I've been looking for robust type hints for a pandas DataFrame, but cannot seem to find anything useful. This question barely scratches the surface Pythonic type hints with pandas?
Normally if I want to hint the type of a function, that has a DataFrame as an input argument I would do:
import pandas as pd
def func(arg: pd.DataFrame) -> int:
return 1
What I cannot seem to find is how do I type hint a DataFrame with mixed dtypes. The DataFrame constructor supports only type definition of the complete DataFrame.
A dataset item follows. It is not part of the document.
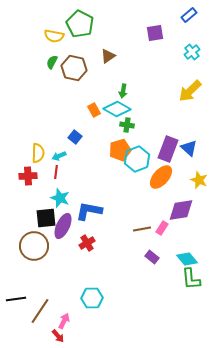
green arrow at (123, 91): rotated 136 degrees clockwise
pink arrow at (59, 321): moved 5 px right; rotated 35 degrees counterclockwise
So to my knowledge changes in the dtypes can only occur afterwards with the pd.DataFrame().astype(dtypes={})
function.
This here works, but doesn't seem very pythonic to me
import datetime
def func(arg: pd.DataFrame(columns=['integer', 'date']).astype(dtype={'integer': int, 'date': datetime.date})) -> int:
return 1
I came across this package: https://pypi.org/project/dataenforce/ with examples such as this one:
def process_data(data: Dataset["id": int, "name": object, "latitude": float, "longitude": float])
pass
This looks somewhat promising, but sadly the project is old and buggy.
As a data scientist, building a machine learning application with long ETL processes I believe that type hints are important.
What do you use and does anybody type hint their dataframes in pandas?